A King In New York (U)

Artificial Eye, £15.99

Charlie Chaplin made his first film as writer, director and star in 1914. By 1918 he was also producing and composing his own soundtracks. Through nearly four decades, this became the general working pattern. The last film he made in which he took all those roles, and the penultimate film of his long career, was this 1957 curio about a small-time European monarch, King Shahdov, who's forced to flee his country and seek refuge in the United States. “One of the minor annoyance in modern life is a revolution” the title sequence tells us over images of crowds storming King Shahdov's (empty) palace.

It's notionally a comedy and certainly it features enough in the way of slick verbal gags and nimble slapstick to qualify. But more than that it's a film in which its writer and star uses sharp satire to attack the country that made him. Five years earlier, Chaplin's US visa had been revoked following completion of his last Hollywood film, the heavily autobiographical Limelight. This was the era of McCarthy and Chaplin was suspect due to his Leftist sympathies. In A King In New York, he bites back, attacking both the Communist witch-hunts – there's a glorious closing scene in which King Shahdov unleashes a fire hose during a court hearing – and the fripperies of modern America. Equally brilliant are scenes in which the King encounters rock-and-rolling teenagers in a dancehall, watches trailers in a cinema and adverts on a TV screen in his bathroom, and is duped into attending a dinner party which is being filmed and broadcast live on TV. Throw in a couple of lengthy set-piece scenes in which young schoolboy Rupert Macabee lectures King Shahdov about socialism - “A Scot!” says the King when he hears the surname. “No wonder you're a nonconformist” - and suddenly there's an almost Loachian element creeping in. Elsewhere it's easy to see A King In New York anticipating the barbed commentaries on modern American life that Woody Allen would make in films like Sleeper.
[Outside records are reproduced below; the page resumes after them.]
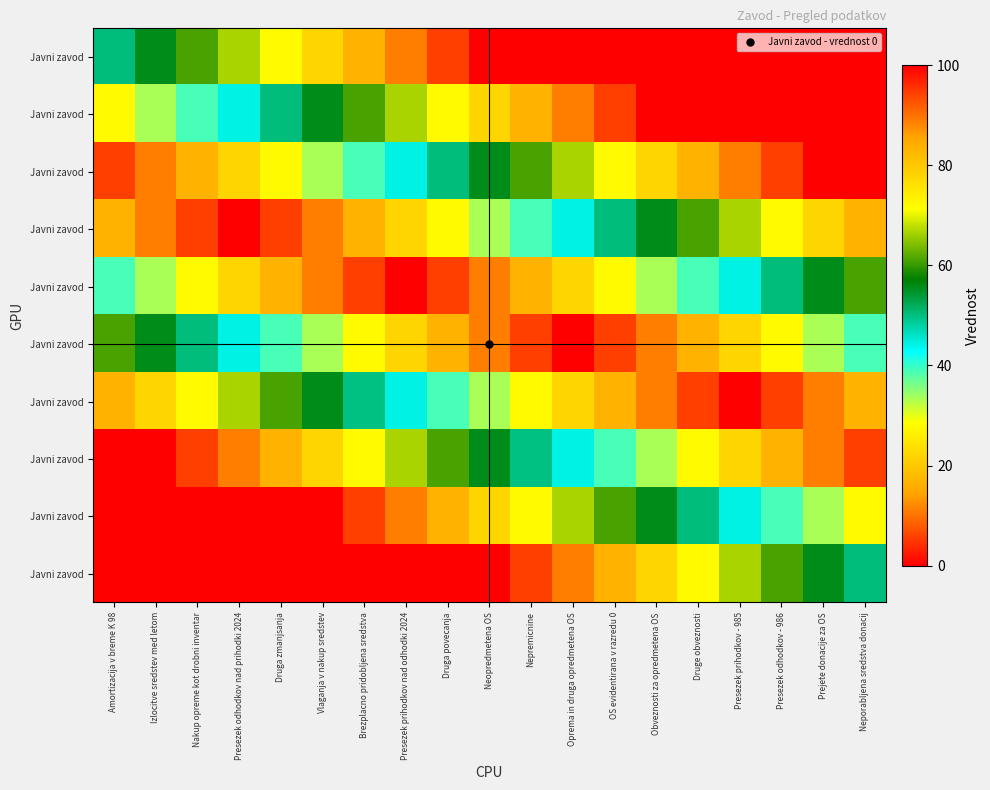

Count the number of categories in the chart.

19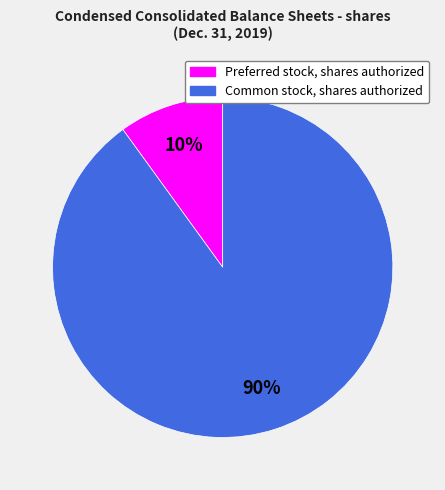

How many slices are in this pie chart?

2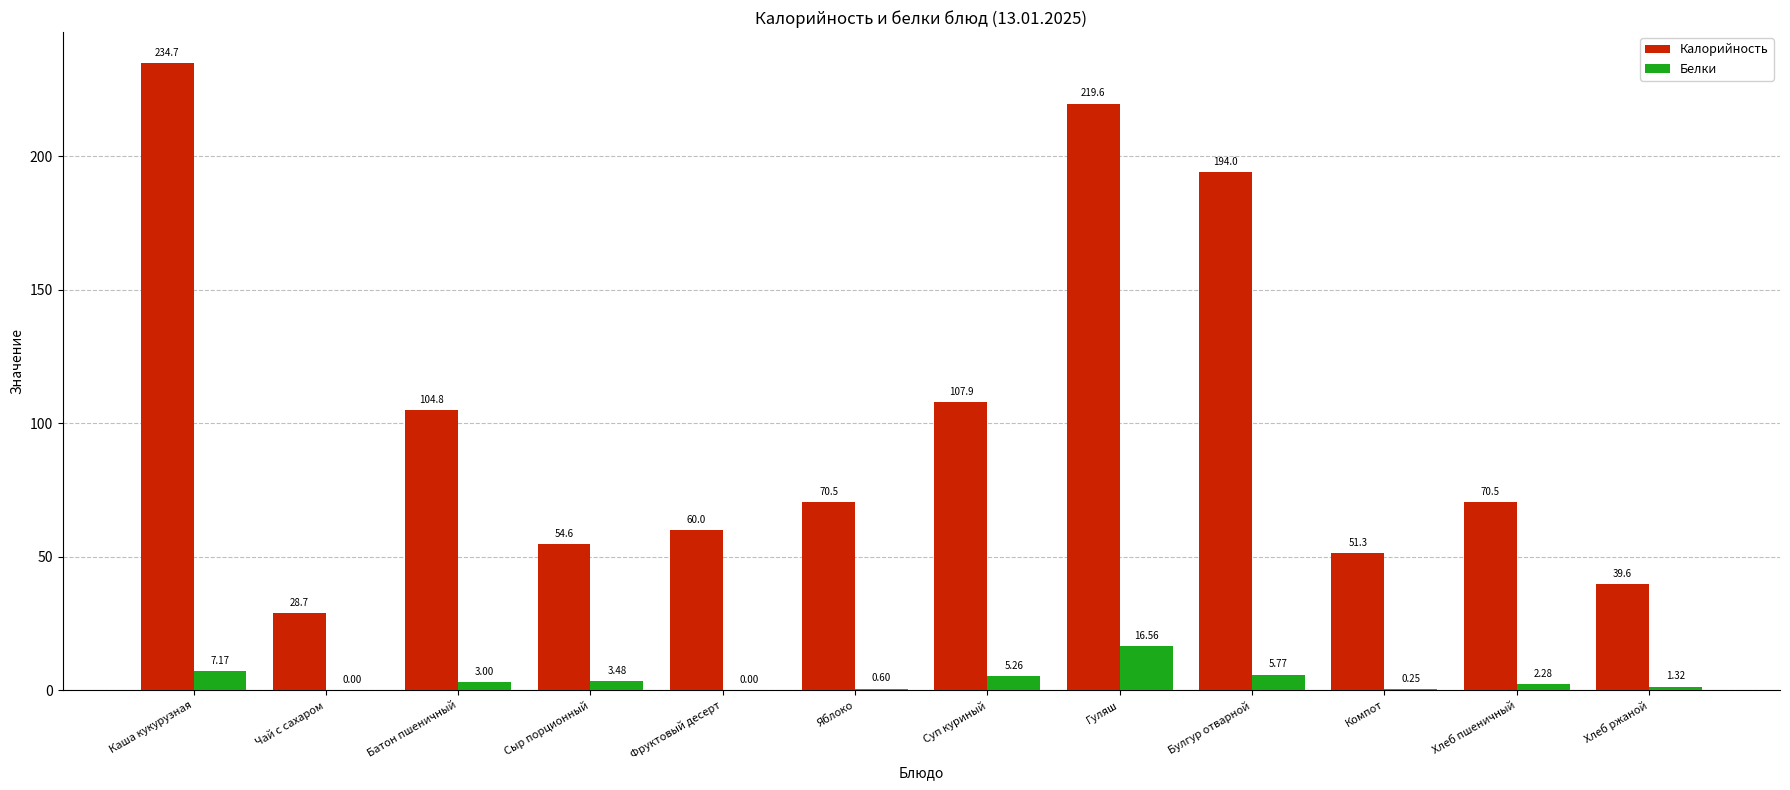

What is the sum of the Белки values at Хлеб ржаной and Яблоко?

1.9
A King In New York is the final release in a package of 11 mostly feature-length Chaplin films which Artificial Eye have released over the summer. Extras here include a talking-heads analysis of the film featuring none other than New York's laureate of cool, Jim Jarmusch.

P'tit Quinquin (15)

New Wave Films, £15.99

Although made for French TV station Arte as a four-part drama, P'tit Quinquin premiered at Cannes in 2014 and as a result wound up on many critics' end-of-year Best Of lists. Both the Cannes slot and the accolades have a great deal to do with its director: Bruno Dumont, one of French cinema's more iconoclastic talents and author of provocative, harrowing dramas such as 2011's Hors Satan, another Cannes favourite. This year's Glasgow Film Festival did well to bag a screening of P'tit Quinquin (then called Li'l Quinquin) though its length (a little under three and a half hours) and its structure (four chapters with titles like The Human Beast and The Devil Incarnate) make it better suited to DVD.
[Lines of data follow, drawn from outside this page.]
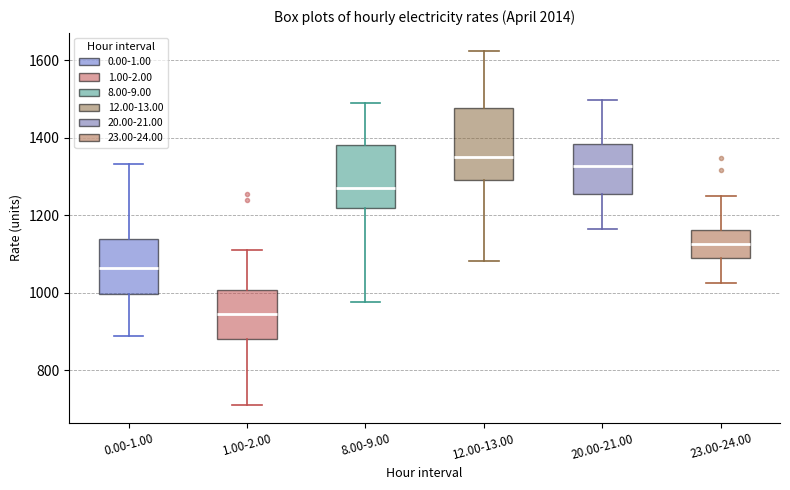

Reading left to right, transcribe this box plot: for each box, give where its median line is, the range the box spans, and where its two whiskers end, as read against the y-axis. The values are not printed on the chart, so give them approximately, as read against the axis.

0.00-1.00: median 1060, box 1000 to 1140, whiskers 880 to 1340
1.00-2.00: median 940, box 880 to 1000, whiskers 700 to 1120
8.00-9.00: median 1280, box 1220 to 1380, whiskers 980 to 1480
12.00-13.00: median 1360, box 1300 to 1480, whiskers 1080 to 1620
20.00-21.00: median 1320, box 1260 to 1380, whiskers 1160 to 1500
23.00-24.00: median 1120, box 1100 to 1160, whiskers 1020 to 1240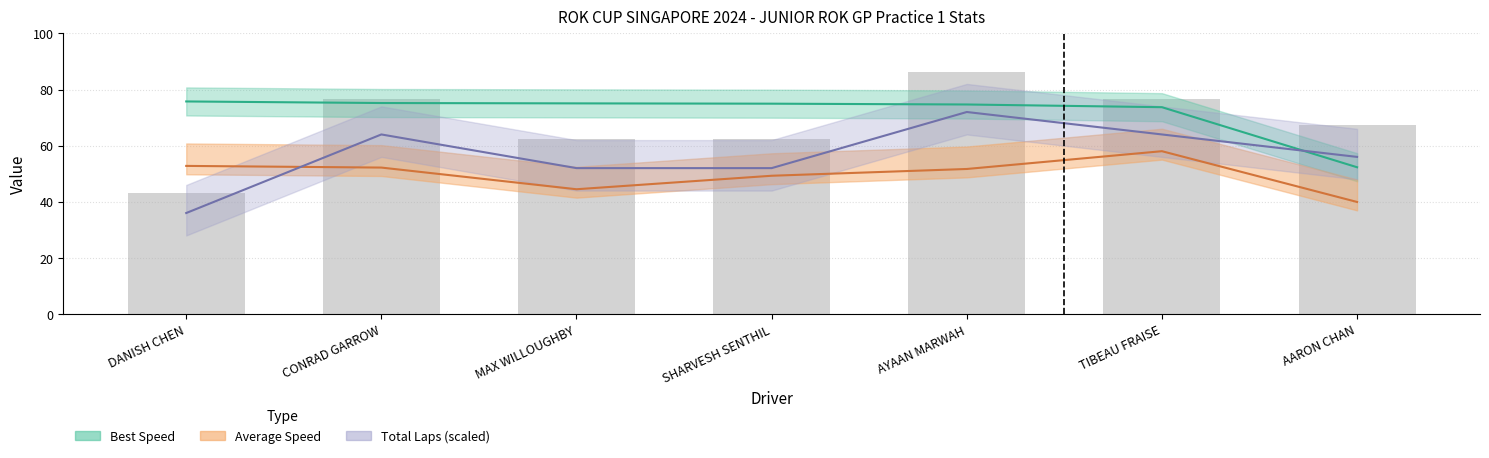

What is the sum of all Best Speed values?

501.7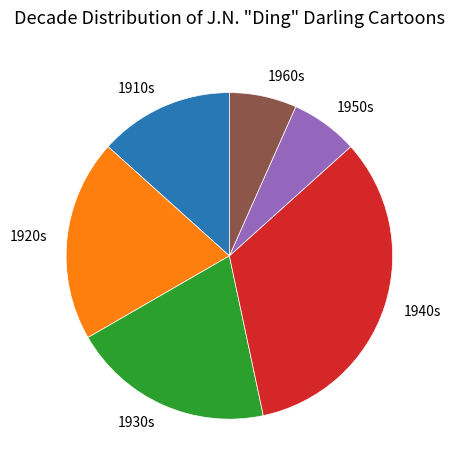

The 1960s slice represents 17% of the pie. True or false?

False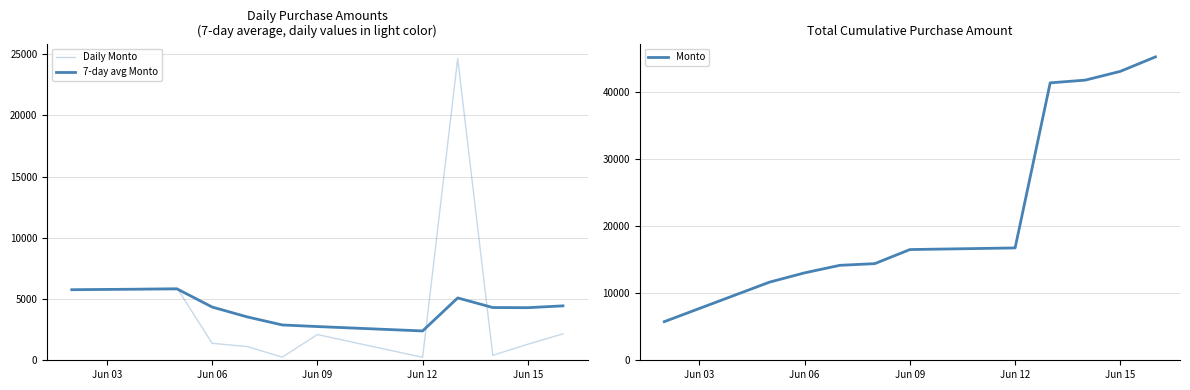

The value of Daily Monto at Jun 12 is 1759.1. True or false?

False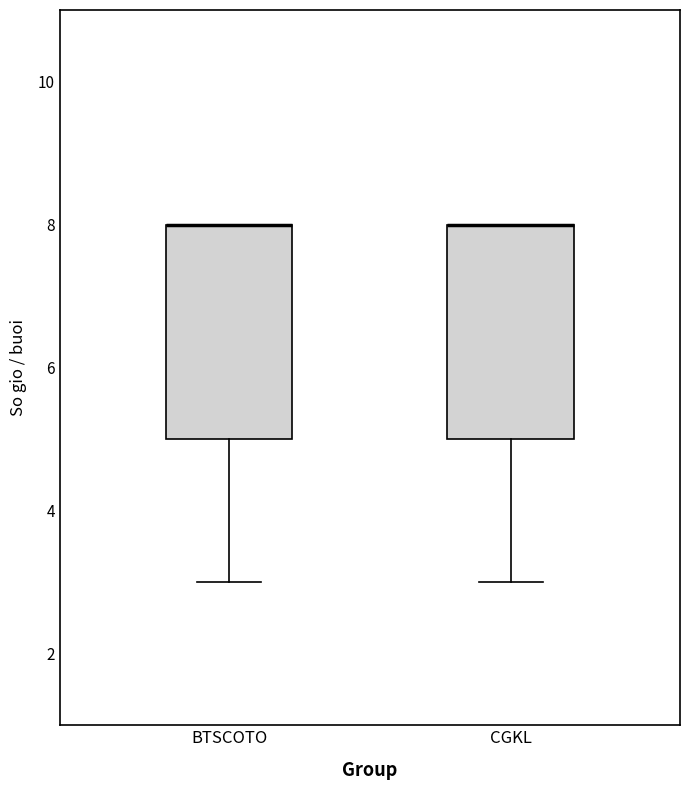

Where does the lower whisker of the box for CGKL end on the y-axis? The values are not printed on the chart, so give them approximately, as read against the axis.

3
Dumont has called his film a parody of the French version of CSI because it centres on the attempts of two bungling cops to solve a series of gruesome murders in the same northern French stomping ground the director calls home. The Quinquin of the title is the young boy who continually gets under his feet, often with his soulmate Eve riding pillion on his bike. Dumont is noted for working with non-actors who have disabilities and P'tit Quinquin is no different: Bernard Pruvost, who plays lead cop Van der Weyden, suffers from jerks and tics which make him a mesmerising screen presence, and in several scenes the actors in walk-on parts can be seen corpsing. Dumont's camera doesn't flinch from any of this. Alongside Pruvost, the star of the piece is young Alan Delhaye as Quinquin, a pugnacious and oddly-likeable presence despite the racism he shows towards two young immigrants. As engrossing as it's disturbing, P'tit Quinquin is one of the oddest films you'll see this year.

Witnesses (15)

Arrow Films style themselves as the home of Nordic Noir on DVD and so keen has been the appetite for classy, subtitled crime dramas that Nordic Noir And Beyond is now the banner headline they use. This French drama, which screened recently on Channel 4, is one of the “and beyond” bits though from the female detective with the thing about cleanliness to the moody theme tune and enigmatic credits there are enough Nordic tropes in there to please everyone. The plot's a load of hokum – dead bodies are dug up and placed in show homes, apparently implicating a former police chief – but the northern French setting is beautifully shot. If you're squirrelling away box sets for the long winter nights, you could do worse than this.